● What is expected
Restate the listing below line for line and word for word, without the pictures.
------------------------------
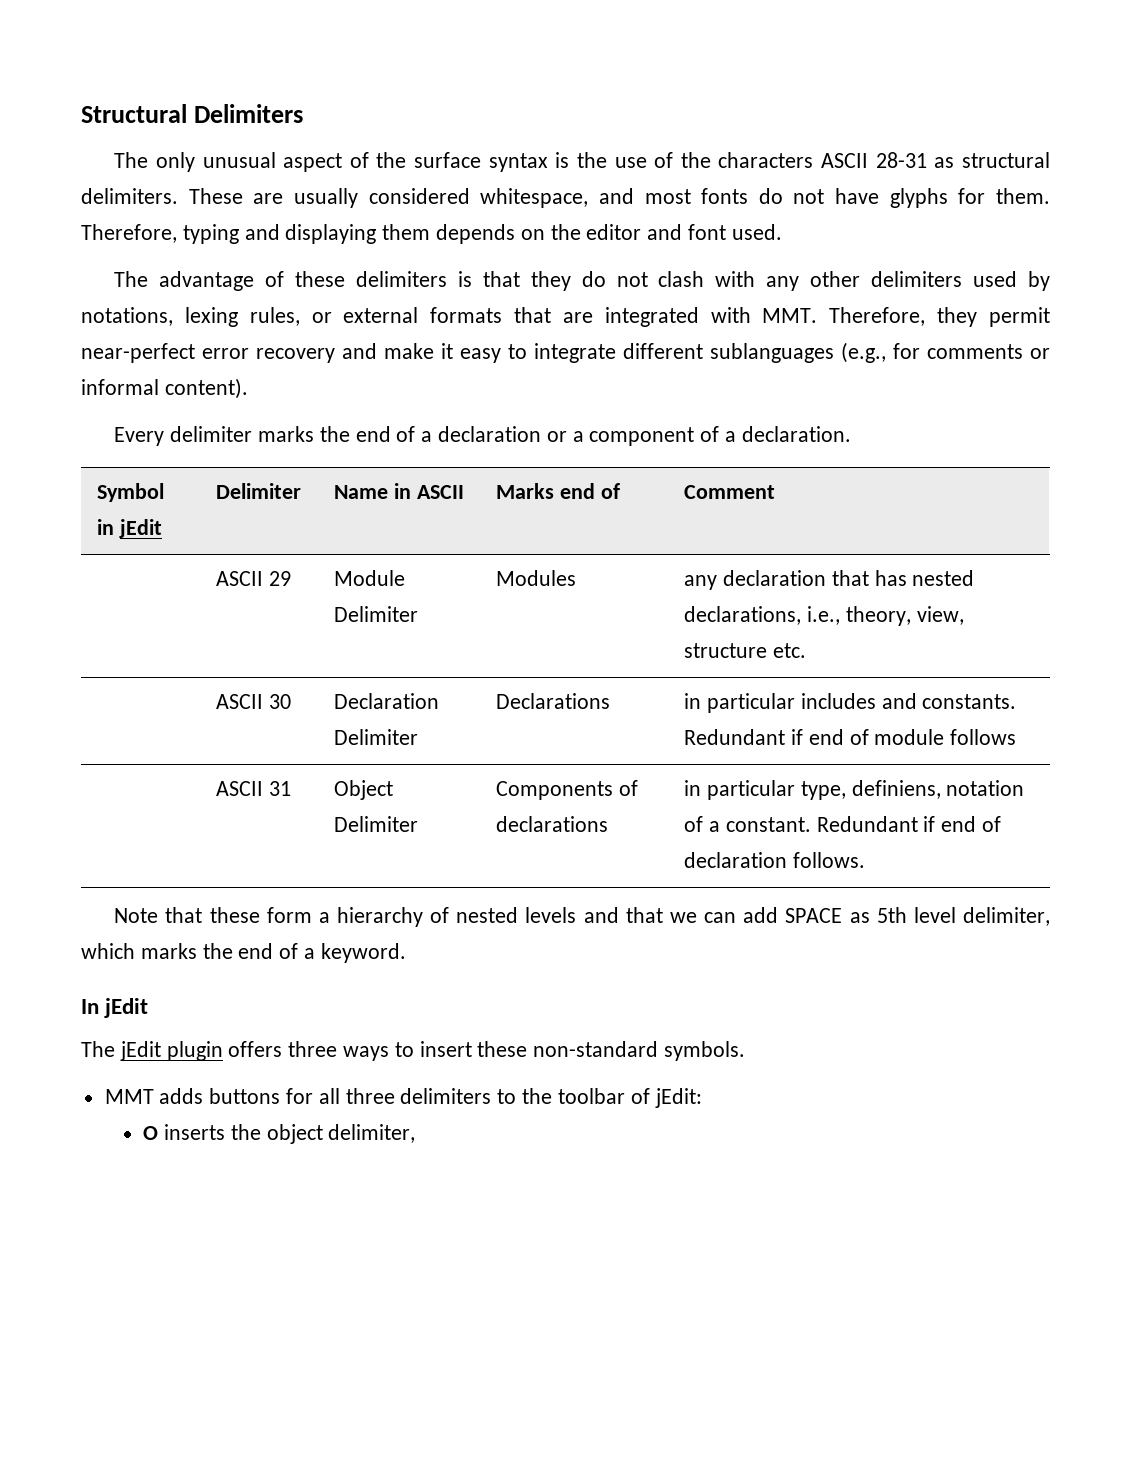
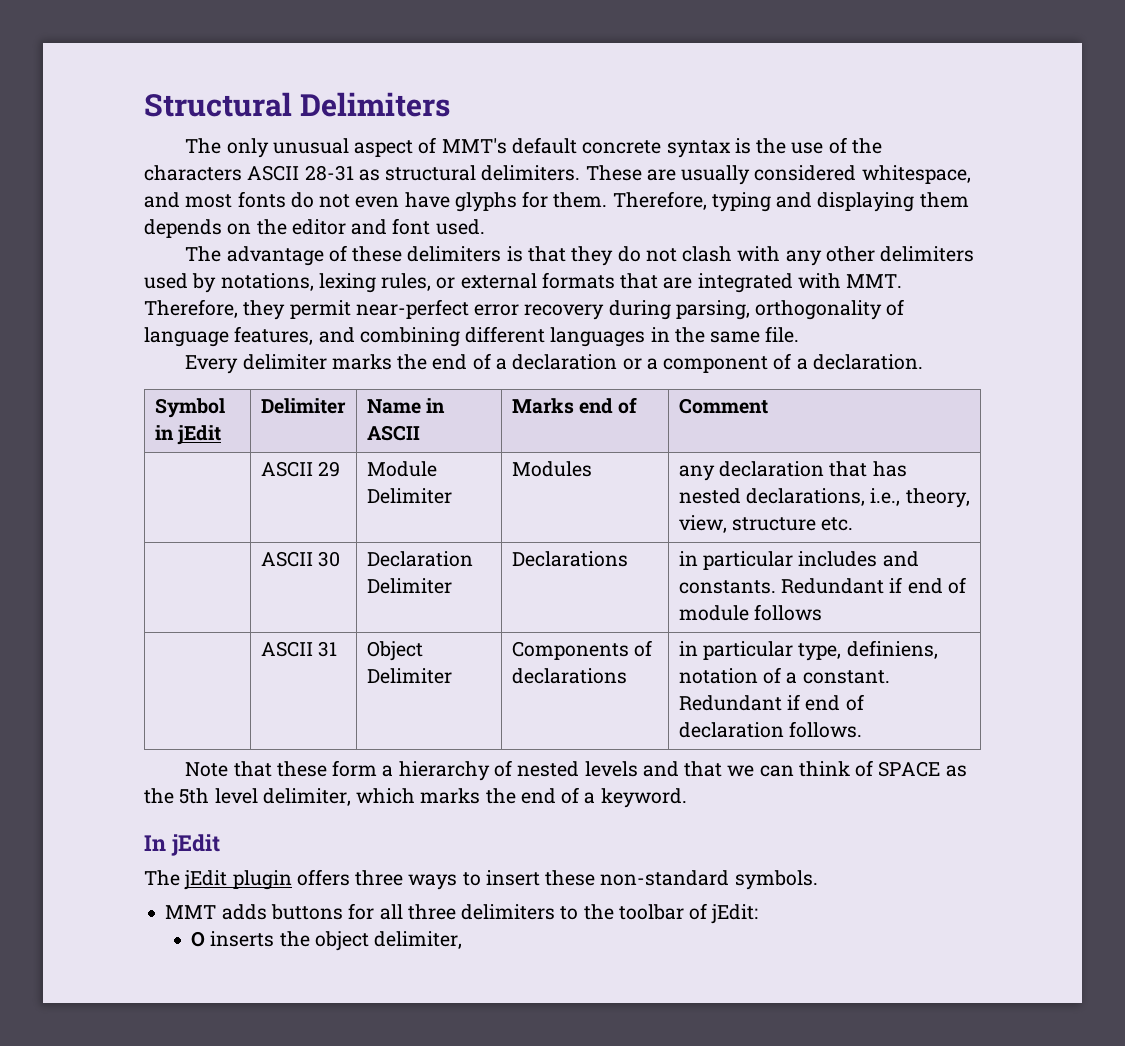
[376,152,482,168] the surface -> [441,137,662,154] MMT's default concrete
(825, 196) none -> [355,196,400,208] even
[342,342,1050,363] [81,378,248,399] and make it easy to integrate different sublanguages (e.g., for comments or informal content). -> [608,299,905,320] [144,326,800,347] during parsing, orthogonality of language features, and combining different languages in the same file.
[743,907,779,923] add -> [798,760,874,777] think of
(870, 917) none -> [144,788,174,804] the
------------------------------
● Reply to the task
[376,152,482,168] the surface -> [441,137,662,154] MMT's default concrete
(825, 196) none -> [355,196,400,208] even
[342,342,1050,363] [81,378,248,399] and make it easy to integrate different sublanguages (e.g., for comments or informal content). -> [608,299,905,320] [144,326,800,347] during parsing, orthogonality of language features, and combining different languages in the same file.
[743,907,779,923] add -> [798,760,874,777] think of
(870, 917) none -> [144,788,174,804] the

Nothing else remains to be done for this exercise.